# EXCERPTED RECORDS
Segment Open
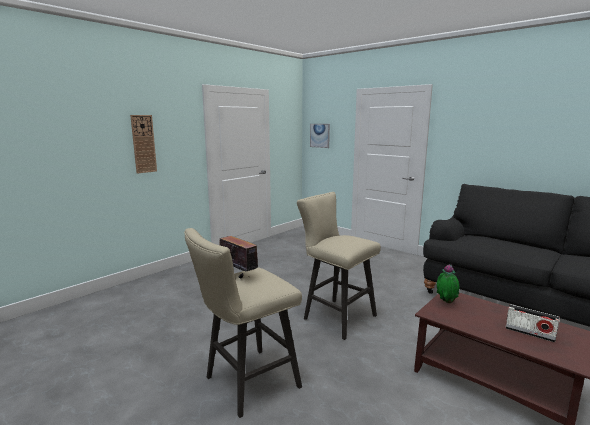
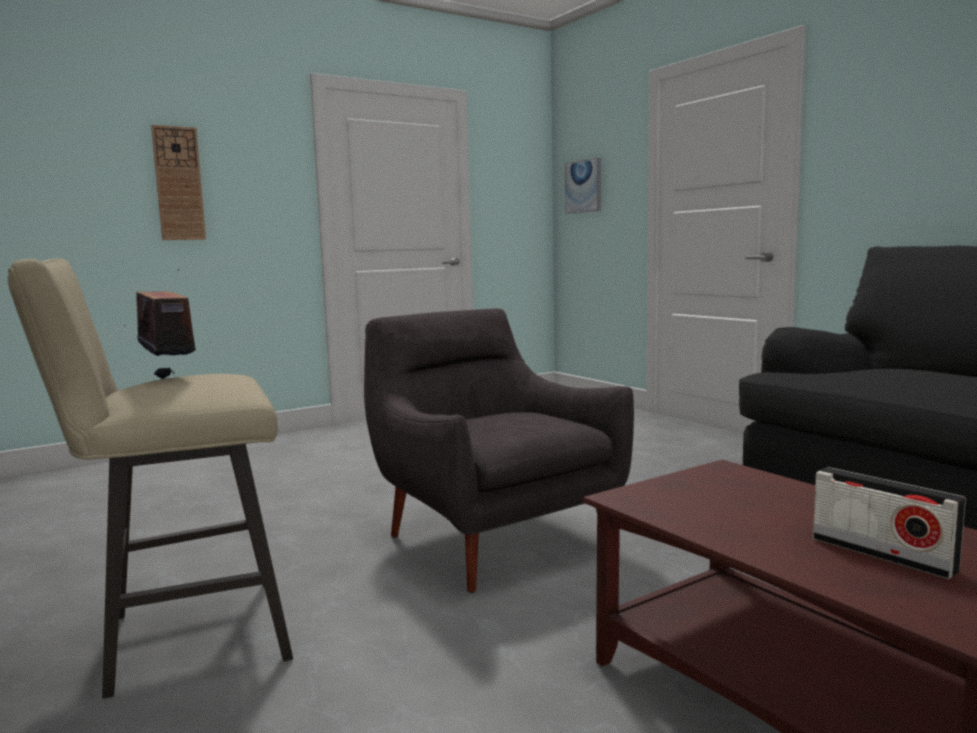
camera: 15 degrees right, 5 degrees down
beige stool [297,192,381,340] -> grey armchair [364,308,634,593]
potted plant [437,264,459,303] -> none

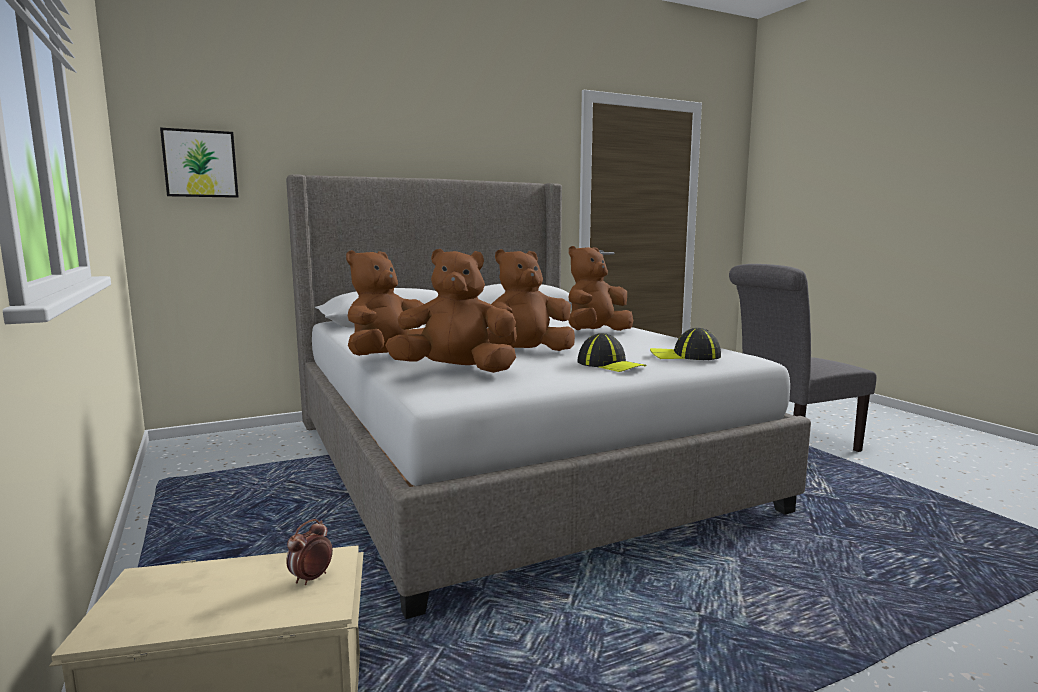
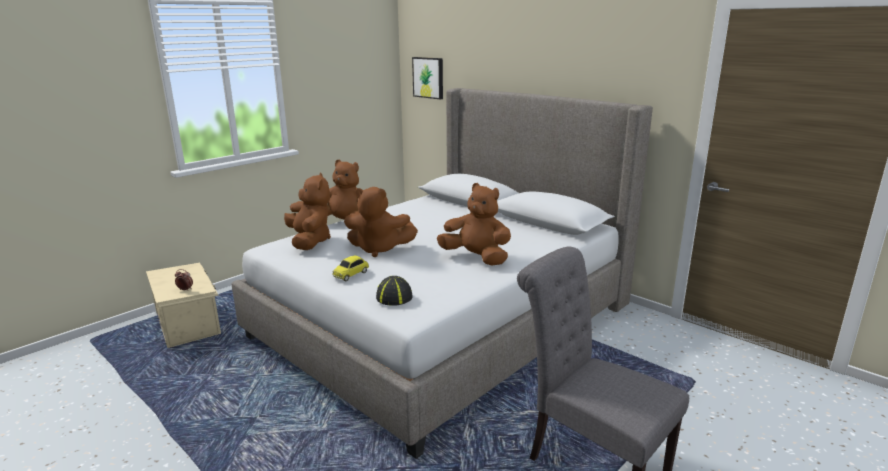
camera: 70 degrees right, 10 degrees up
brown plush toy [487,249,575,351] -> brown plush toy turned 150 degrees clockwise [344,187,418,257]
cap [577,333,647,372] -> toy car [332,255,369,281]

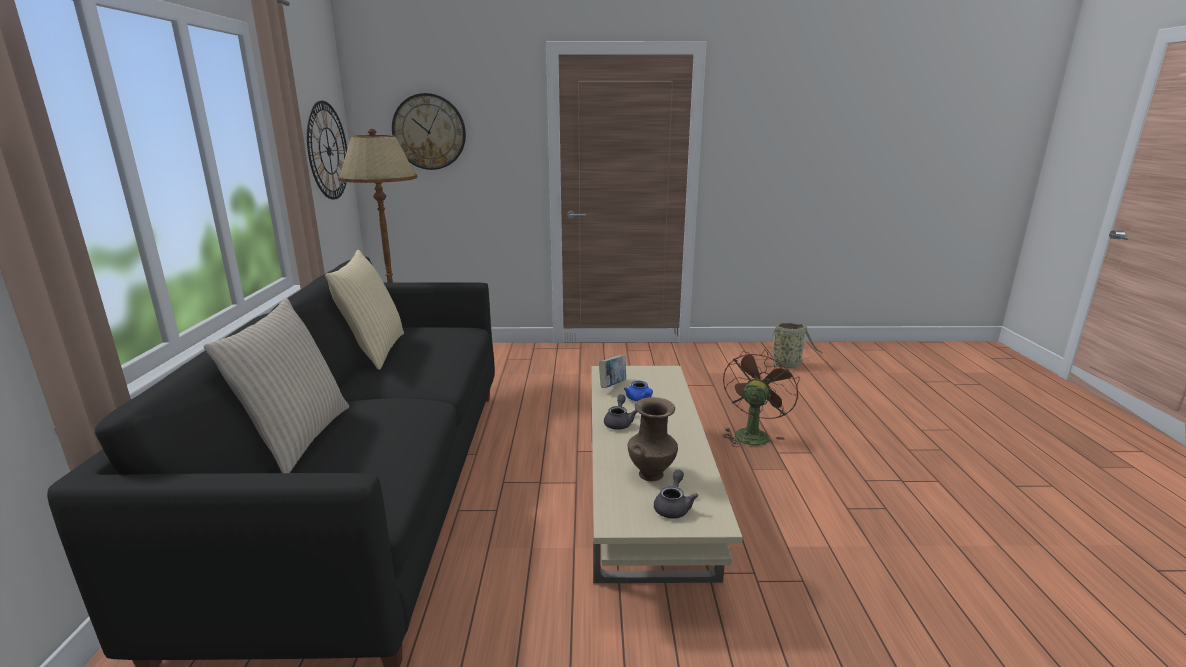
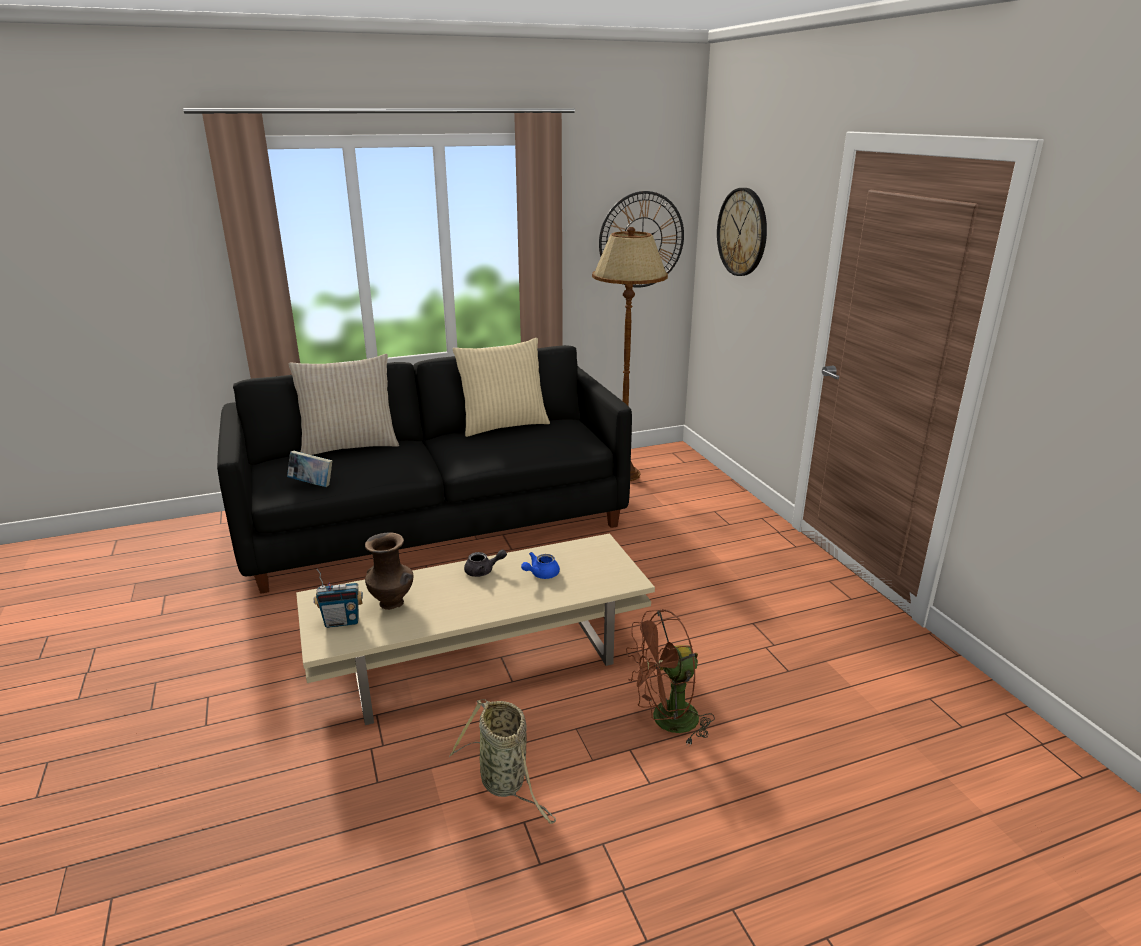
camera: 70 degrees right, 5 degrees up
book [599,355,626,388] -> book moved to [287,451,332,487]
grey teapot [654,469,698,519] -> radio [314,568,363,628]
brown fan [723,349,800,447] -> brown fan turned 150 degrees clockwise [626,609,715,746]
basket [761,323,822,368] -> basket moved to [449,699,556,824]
Segment Closed
# PROBLEM REQUIREMENTS
Write out each entry exactly as given, but skip the pictures.

# TASK ANSWER
camera: 15 degrees right, 5 degrees down
beige stool [297,192,381,340] -> grey armchair [364,308,634,593]
potted plant [437,264,459,303] -> none

camera: 70 degrees right, 10 degrees up
brown plush toy [487,249,575,351] -> brown plush toy turned 150 degrees clockwise [344,187,418,257]
cap [577,333,647,372] -> toy car [332,255,369,281]

camera: 70 degrees right, 5 degrees up
book [599,355,626,388] -> book moved to [287,451,332,487]
grey teapot [654,469,698,519] -> radio [314,568,363,628]
brown fan [723,349,800,447] -> brown fan turned 150 degrees clockwise [626,609,715,746]
basket [761,323,822,368] -> basket moved to [449,699,556,824]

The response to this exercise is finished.